▸ **Exercise**
Return the lines of the items below with every field and value unchanged, leaving out the pictures.

(Dataset items)

-.-.-

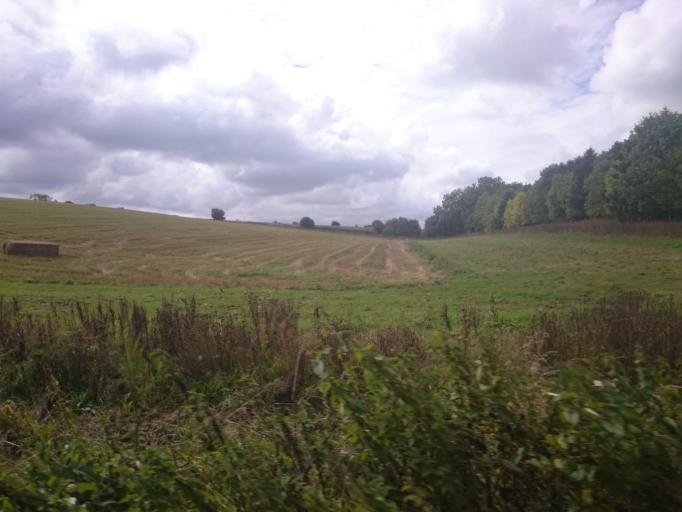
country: GB
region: England
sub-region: Gloucestershire
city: Coates
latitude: 51.7681
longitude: -2.0465
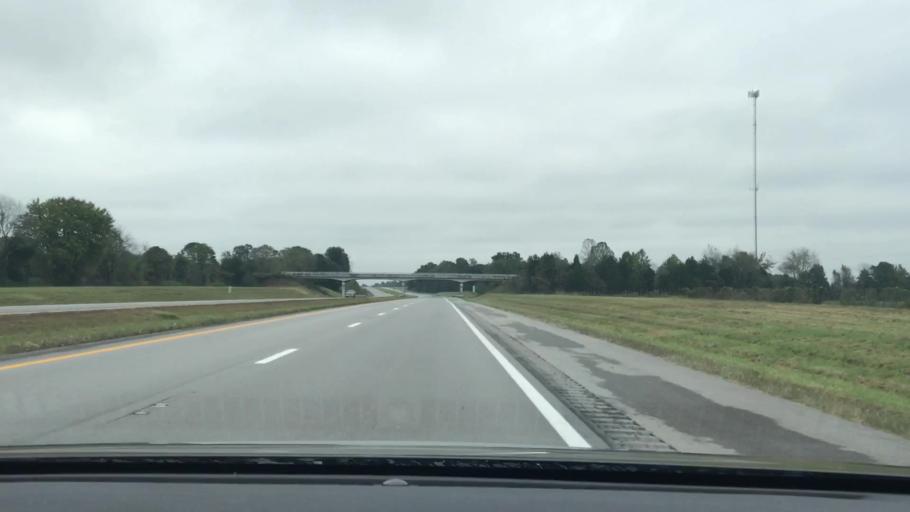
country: US
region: Kentucky
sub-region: Russell County
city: Russell Springs
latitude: 37.0547
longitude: -85.1666
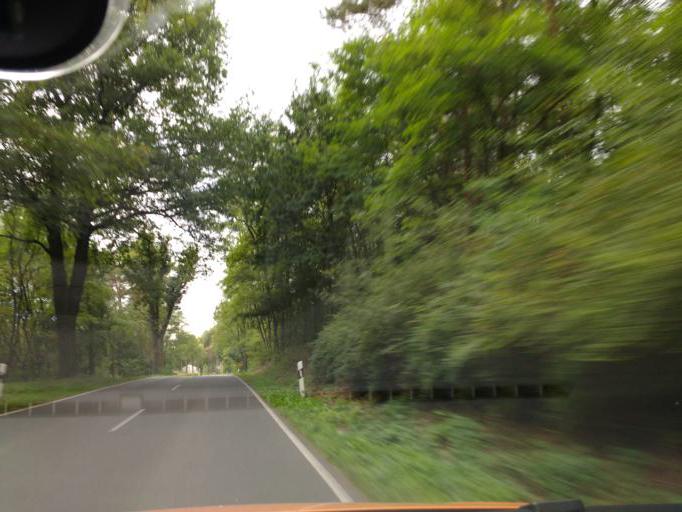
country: DE
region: Brandenburg
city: Reichenwalde
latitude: 52.2673
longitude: 14.0097
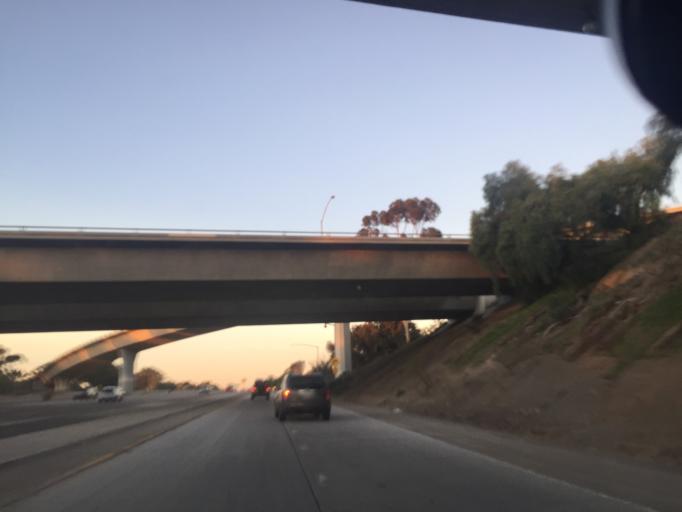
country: US
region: California
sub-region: San Diego County
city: Imperial Beach
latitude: 32.5680
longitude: -117.0403
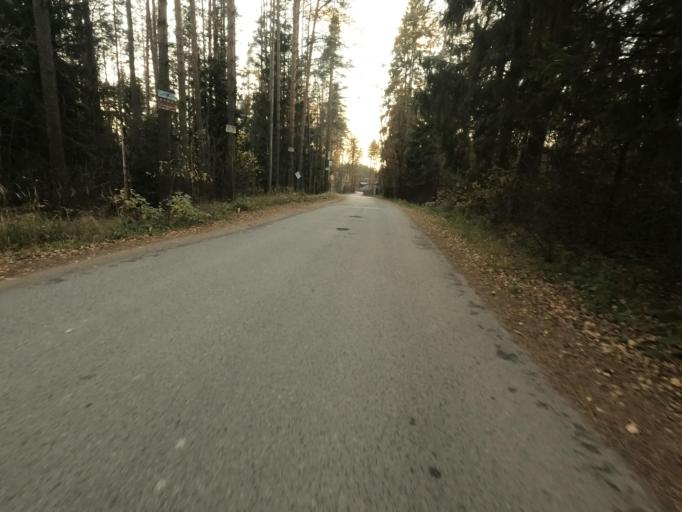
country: RU
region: Leningrad
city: Kurortnyy
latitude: 60.1939
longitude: 29.9032
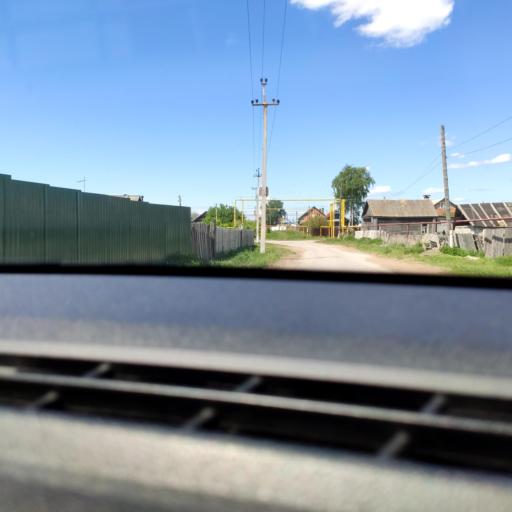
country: RU
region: Samara
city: Povolzhskiy
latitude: 53.6446
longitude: 49.6974
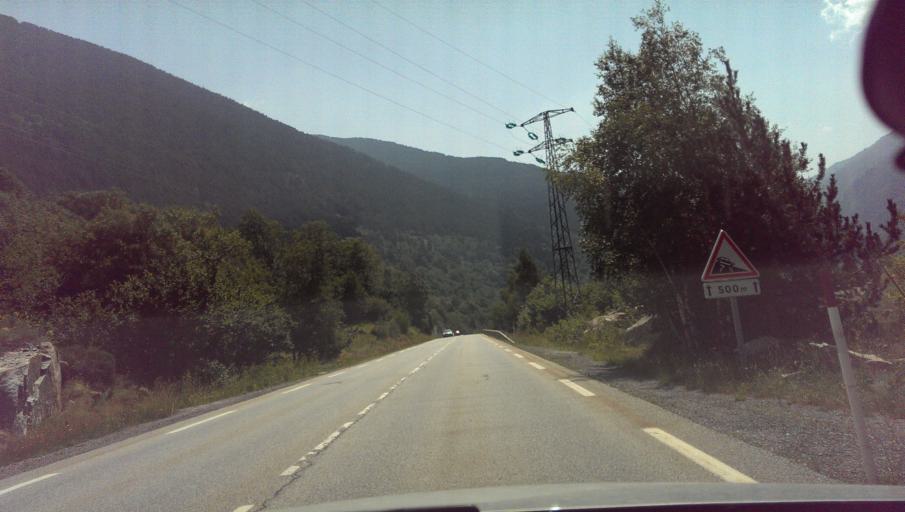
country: AD
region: Encamp
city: Pas de la Casa
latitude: 42.5306
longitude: 1.8223
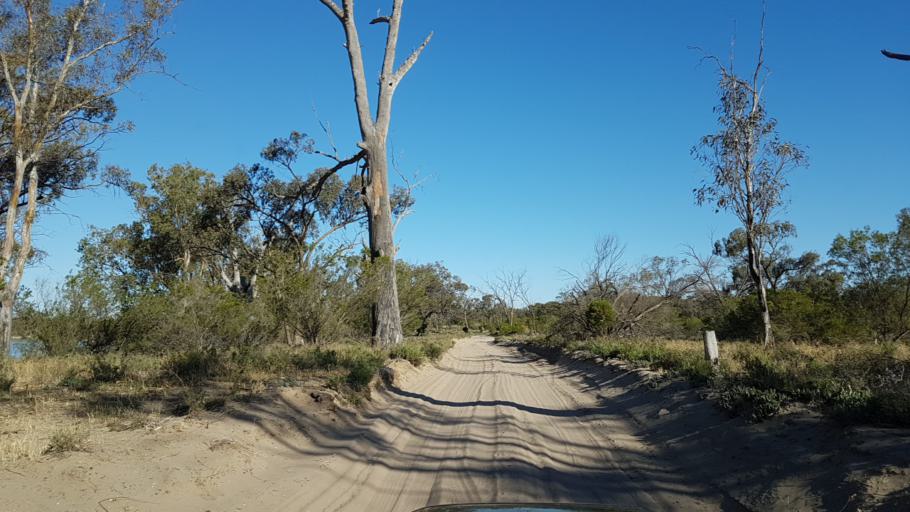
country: AU
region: South Australia
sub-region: Loxton Waikerie
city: Waikerie
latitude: -34.1586
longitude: 140.0277
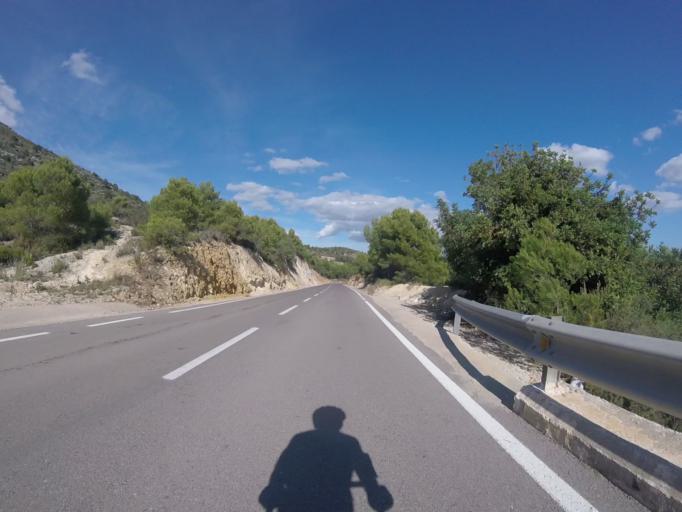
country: ES
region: Valencia
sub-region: Provincia de Castello
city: Alcala de Xivert
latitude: 40.3009
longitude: 0.1889
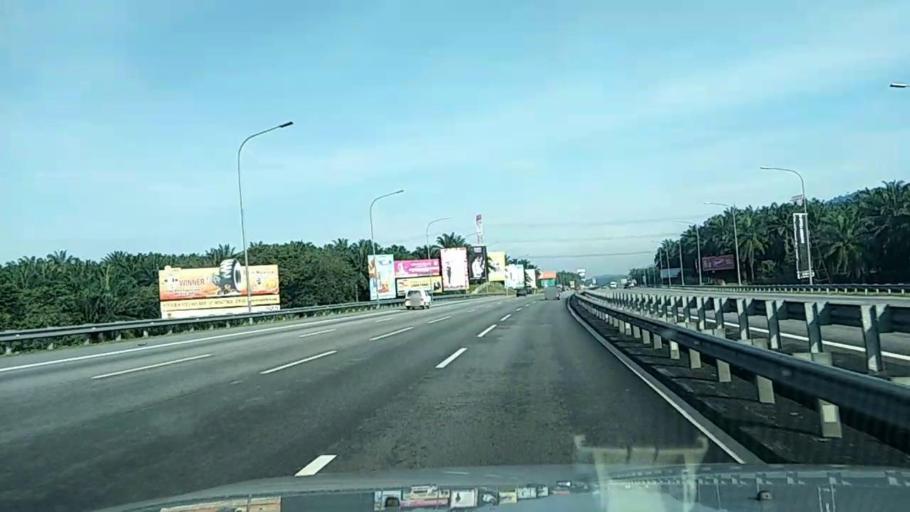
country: MY
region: Negeri Sembilan
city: Seremban
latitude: 2.7440
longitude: 101.8719
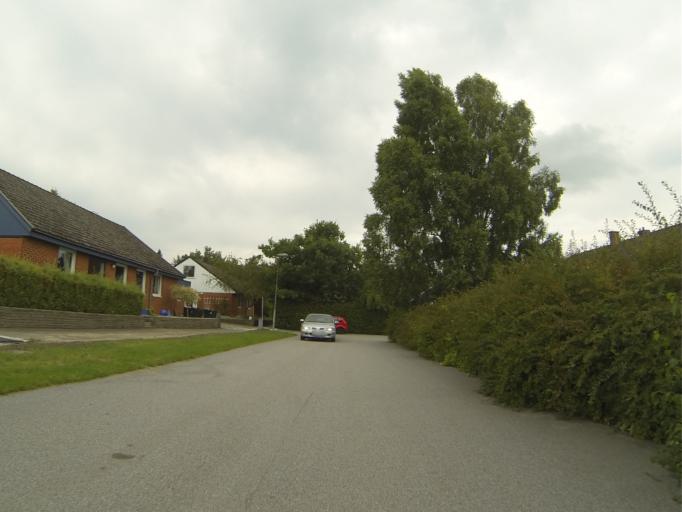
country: SE
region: Skane
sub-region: Eslovs Kommun
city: Eslov
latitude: 55.7240
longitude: 13.3367
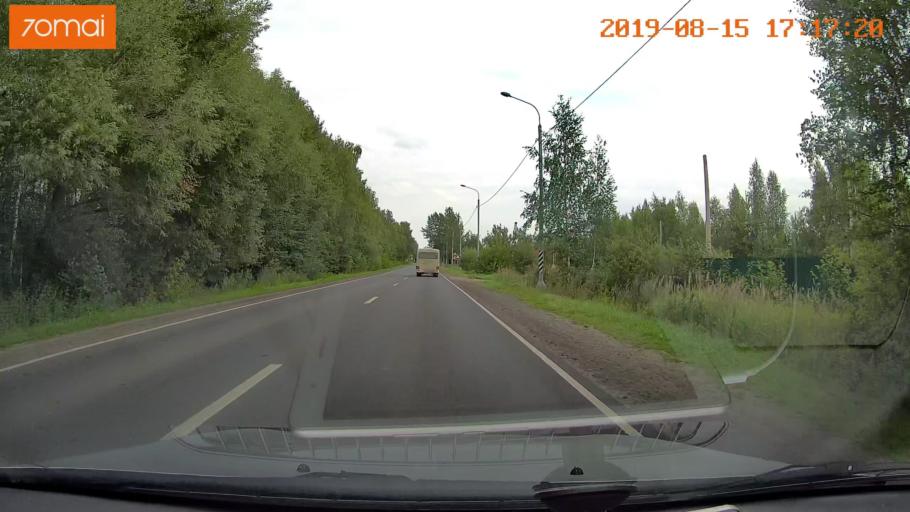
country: RU
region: Moskovskaya
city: Ashitkovo
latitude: 55.4355
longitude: 38.5230
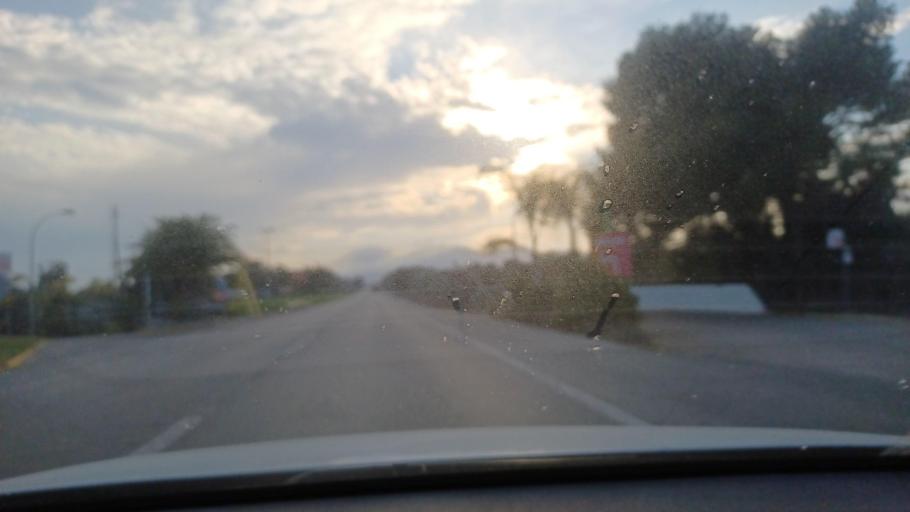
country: ES
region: Catalonia
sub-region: Provincia de Tarragona
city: Cambrils
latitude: 41.0419
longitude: 0.9824
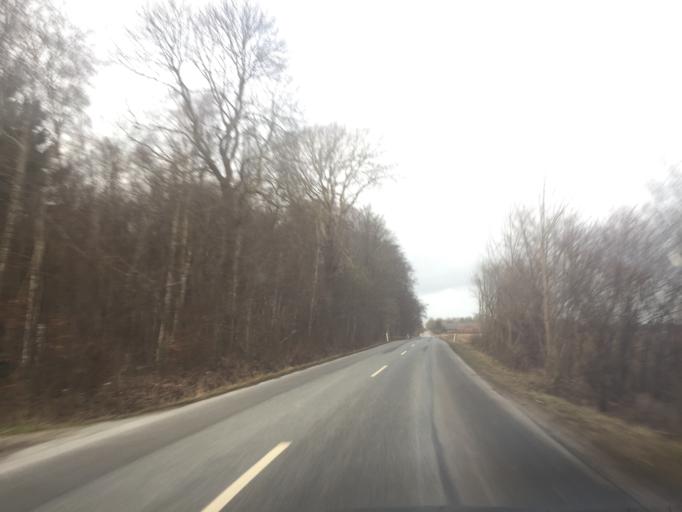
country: DK
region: Capital Region
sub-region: Egedal Kommune
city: Smorumnedre
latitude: 55.6985
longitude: 12.3230
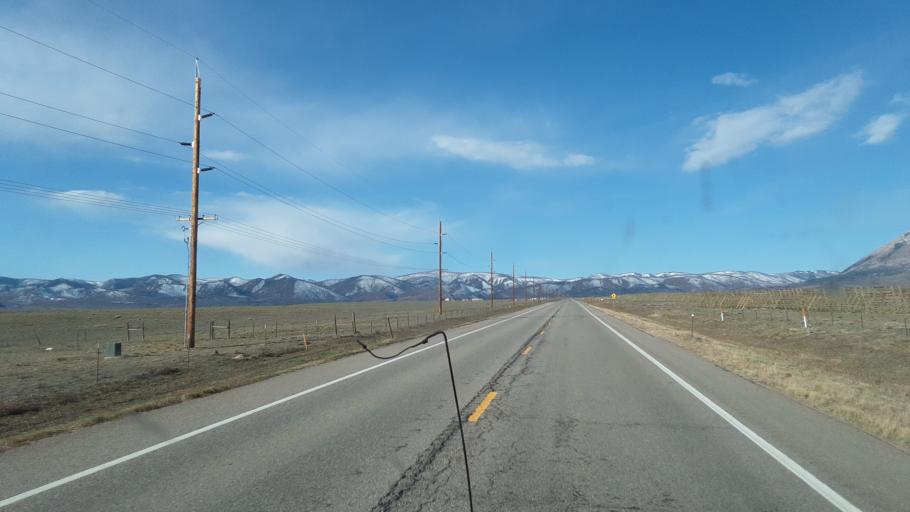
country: US
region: Colorado
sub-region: Huerfano County
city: Walsenburg
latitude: 37.5440
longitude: -105.0144
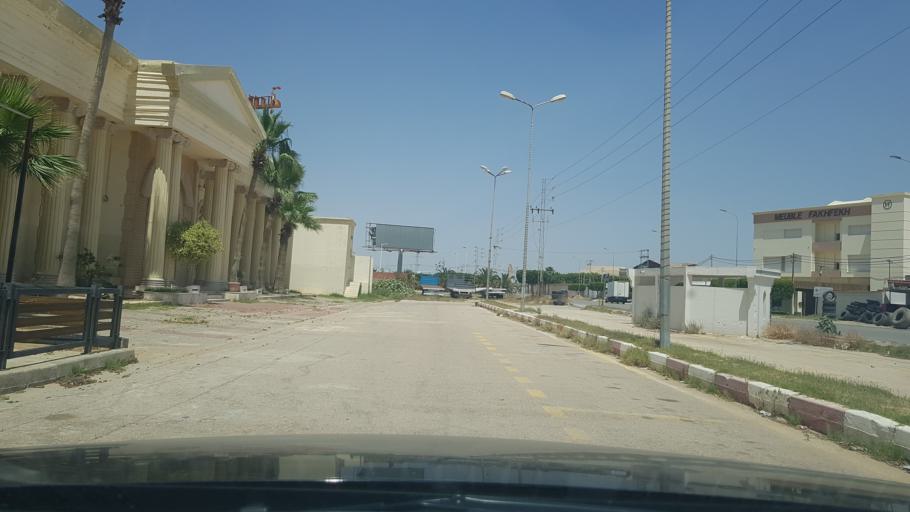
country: TN
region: Safaqis
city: Al Qarmadah
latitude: 34.8440
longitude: 10.7624
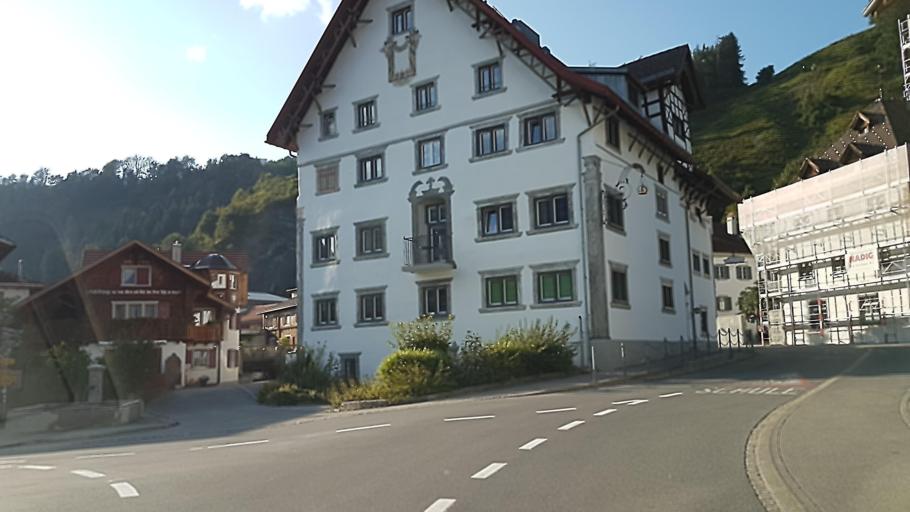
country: CH
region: Grisons
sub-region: Praettigau/Davos District
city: Grusch
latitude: 46.9816
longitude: 9.6482
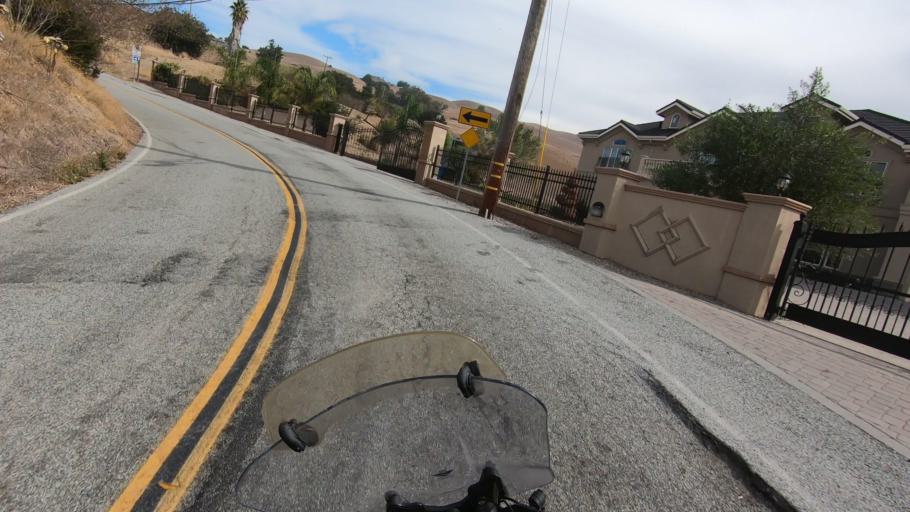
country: US
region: California
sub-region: Santa Clara County
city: East Foothills
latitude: 37.4068
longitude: -121.8359
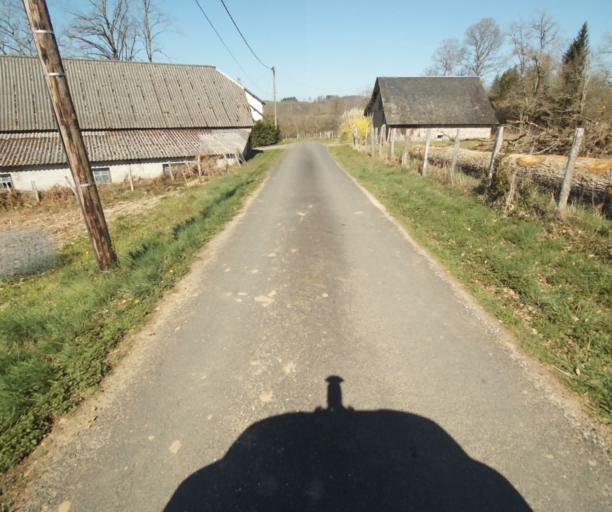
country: FR
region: Limousin
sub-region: Departement de la Correze
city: Saint-Mexant
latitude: 45.3113
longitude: 1.5997
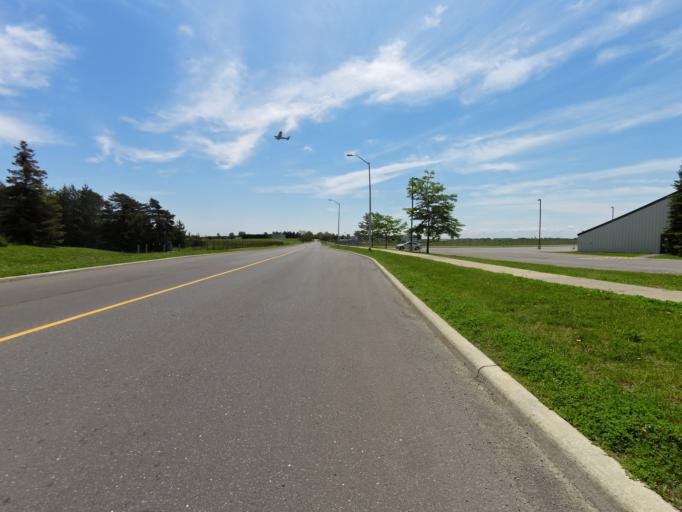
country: CA
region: Ontario
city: Ottawa
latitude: 45.3370
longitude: -75.6842
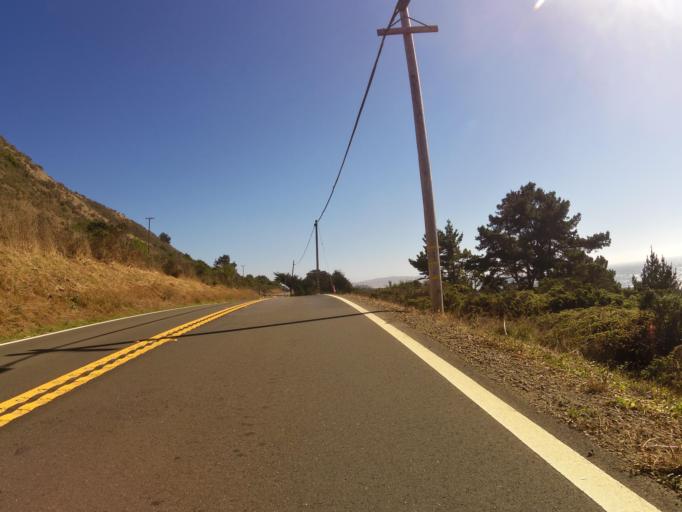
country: US
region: California
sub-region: Mendocino County
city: Fort Bragg
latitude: 39.5973
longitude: -123.7834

-.-.-

▸ **Reply**
country: GB
region: England
sub-region: Gloucestershire
city: Coates
latitude: 51.7681
longitude: -2.0465
country: US
region: Kentucky
sub-region: Russell County
city: Russell Springs
latitude: 37.0547
longitude: -85.1666
country: DE
region: Brandenburg
city: Reichenwalde
latitude: 52.2673
longitude: 14.0097
country: US
region: California
sub-region: San Diego County
city: Imperial Beach
latitude: 32.5680
longitude: -117.0403
country: RU
region: Leningrad
city: Kurortnyy
latitude: 60.1939
longitude: 29.9032
country: RU
region: Samara
city: Povolzhskiy
latitude: 53.6446
longitude: 49.6974
country: AD
region: Encamp
city: Pas de la Casa
latitude: 42.5306
longitude: 1.8223
country: AU
region: South Australia
sub-region: Loxton Waikerie
city: Waikerie
latitude: -34.1586
longitude: 140.0277
country: ES
region: Valencia
sub-region: Provincia de Castello
city: Alcala de Xivert
latitude: 40.3009
longitude: 0.1889
country: MY
region: Negeri Sembilan
city: Seremban
latitude: 2.7440
longitude: 101.8719
country: SE
region: Skane
sub-region: Eslovs Kommun
city: Eslov
latitude: 55.7240
longitude: 13.3367
country: RU
region: Moskovskaya
city: Ashitkovo
latitude: 55.4355
longitude: 38.5230
country: ES
region: Catalonia
sub-region: Provincia de Tarragona
city: Cambrils
latitude: 41.0419
longitude: 0.9824
country: DK
region: Capital Region
sub-region: Egedal Kommune
city: Smorumnedre
latitude: 55.6985
longitude: 12.3230
country: US
region: Colorado
sub-region: Huerfano County
city: Walsenburg
latitude: 37.5440
longitude: -105.0144
country: TN
region: Safaqis
city: Al Qarmadah
latitude: 34.8440
longitude: 10.7624
country: CH
region: Grisons
sub-region: Praettigau/Davos District
city: Grusch
latitude: 46.9816
longitude: 9.6482
country: US
region: California
sub-region: Santa Clara County
city: East Foothills
latitude: 37.4068
longitude: -121.8359
country: FR
region: Limousin
sub-region: Departement de la Correze
city: Saint-Mexant
latitude: 45.3113
longitude: 1.5997
country: CA
region: Ontario
city: Ottawa
latitude: 45.3370
longitude: -75.6842
country: US
region: California
sub-region: Mendocino County
city: Fort Bragg
latitude: 39.5973
longitude: -123.7834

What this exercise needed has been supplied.